## Extract
┌──

Thursday, May 14, 2015

Mae West: In Onkaparinga

Noarlunga Theatre Company has planned mid-May events and MAE WEST is on the bill.
• • Noarlunga Theatre Company wrote: "Steppin' Out" is a celebration of the swing, big band and musical comedy songs of the 1930s to the 1950s, interspersed with sketches, stand-up, and anecdotes paying tribute to some of the comedy greats of the day such as Mae West, Groucho Marx, The Goons, and Gracie Fields. Songs include Glen Miller classics and more.  We will salute the war years with numbers by The Andrews Sisters and Vera Lynn, among others. It’s a show you can sing along with.
• • When: Friday and Saturday, May 15 — 16, 2015
• • Where: The City of Onkaparinga, Australia 
• • Tell them you heard about it on the Mae West Blog.
• • On Saturday, 14 May 1927 in Collier's • •
• • After Mae's arrest in 1927, Booth Tarkington was commissioned to write an article — — and "When Is It Dirt?" [published in Collier's, The National Weekly, on Saturday, 14 May 1927] discussed the issue of censorship and government intervention.
• • An author himself, Tarkington never champions the rights of the censors, of course, in his thoughtful essay.  Though Mae's name is not mentioned in his piece, the magazine page was designed around a huge photo of Mae, looking quite annoyed, in court.
• • Overheard in Hollywood • •
• • David Landau has been signed for an important part in Mae West's new picture, "Ruby Red," which Lowell Sherman will direct for Paramount.

└──

## Required work
- A) Repeat the Mae West blog post word for word from "Mae West: In" to "Mae West Blog.".
- B) Write what comes next in the Mae West blog post, starting after its last sentence.
The data after this text is unrelated to the work here.

## Recorded information

┌──

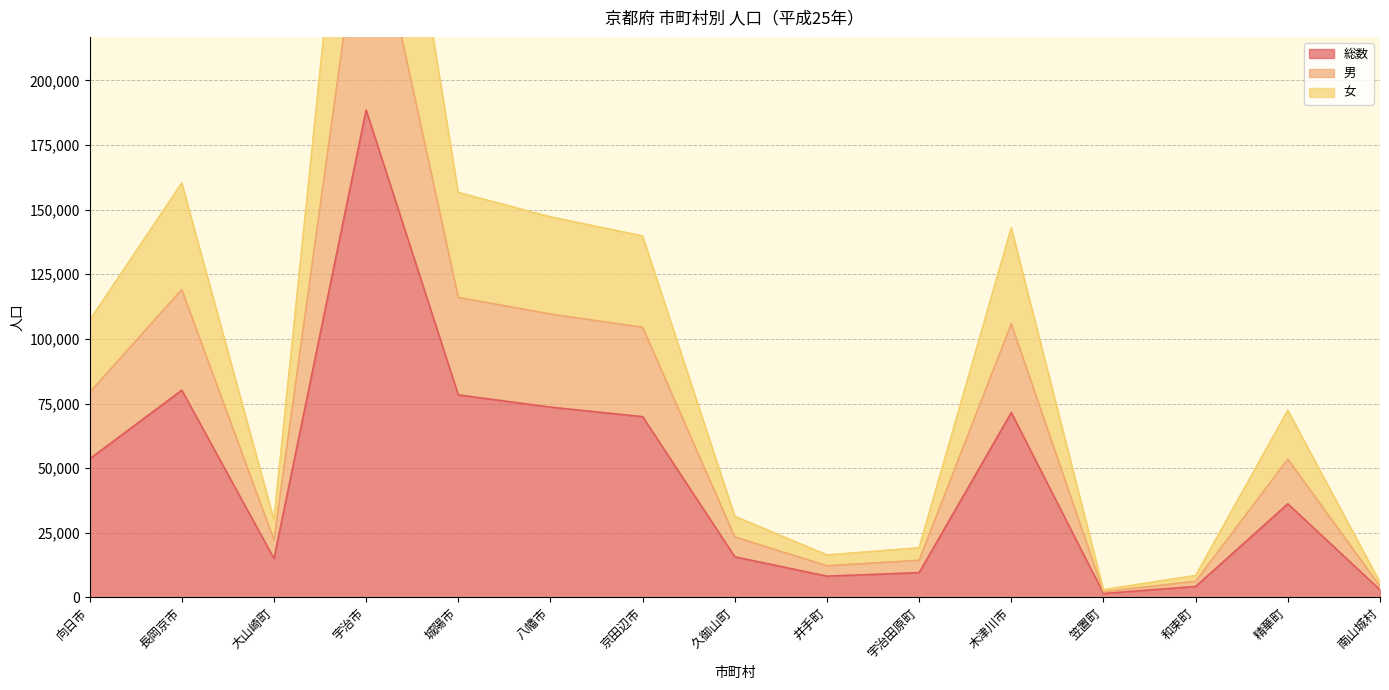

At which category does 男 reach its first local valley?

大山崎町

└──

## Responses for each task
- A)
Mae West: In Onkaparinga

Noarlunga Theatre Company has planned mid-May events and MAE WEST is on the bill.
• • Noarlunga Theatre Company wrote: "Steppin' Out" is a celebration of the swing, big band and musical comedy songs of the 1930s to the 1950s, interspersed with sketches, stand-up, and anecdotes paying tribute to some of the comedy greats of the day such as Mae West, Groucho Marx, The Goons, and Gracie Fields. Songs include Glen Miller classics and more.  We will salute the war years with numbers by The Andrews Sisters and Vera Lynn, among others. It’s a show you can sing along with.
• • When: Friday and Saturday, May 15 — 16, 2015
• • Where: The City of Onkaparinga, Australia 
• • Tell them you heard about it on the Mae West Blog.

- B)
• • In Her Own Words • •
• • Mae West said:  "Women did better when they required a lot more attention from men, more waiting on. In the old days, even the "bad women" were at least glamourous. Glamourous — — you know what I mean? Such woman today are just plain cheap. They're not even good chiselers." 
• • Quote, Unquote • •
• • Screenland discussed Mae West and her sister Beverly and their restaurant.
• • This photo shows Jim Timony with the West sisters, in front row seats, in 1935.
• • "Screen Stars on Parade! West — East — Everywhere!" • •
• • Columnist Weston East wrote: Well, East and West have met, despite Kipling. Mae West and her sister, Beverly, have opened a Chinese chow mein factory in Los Angeles. Of course, Beverly will actually operate the factory, but Mae's money is invested.
• • Columnist Weston East added: Mae has purchased ten pure white delivery cars, and sends fine Chinese dinners on order to private homes.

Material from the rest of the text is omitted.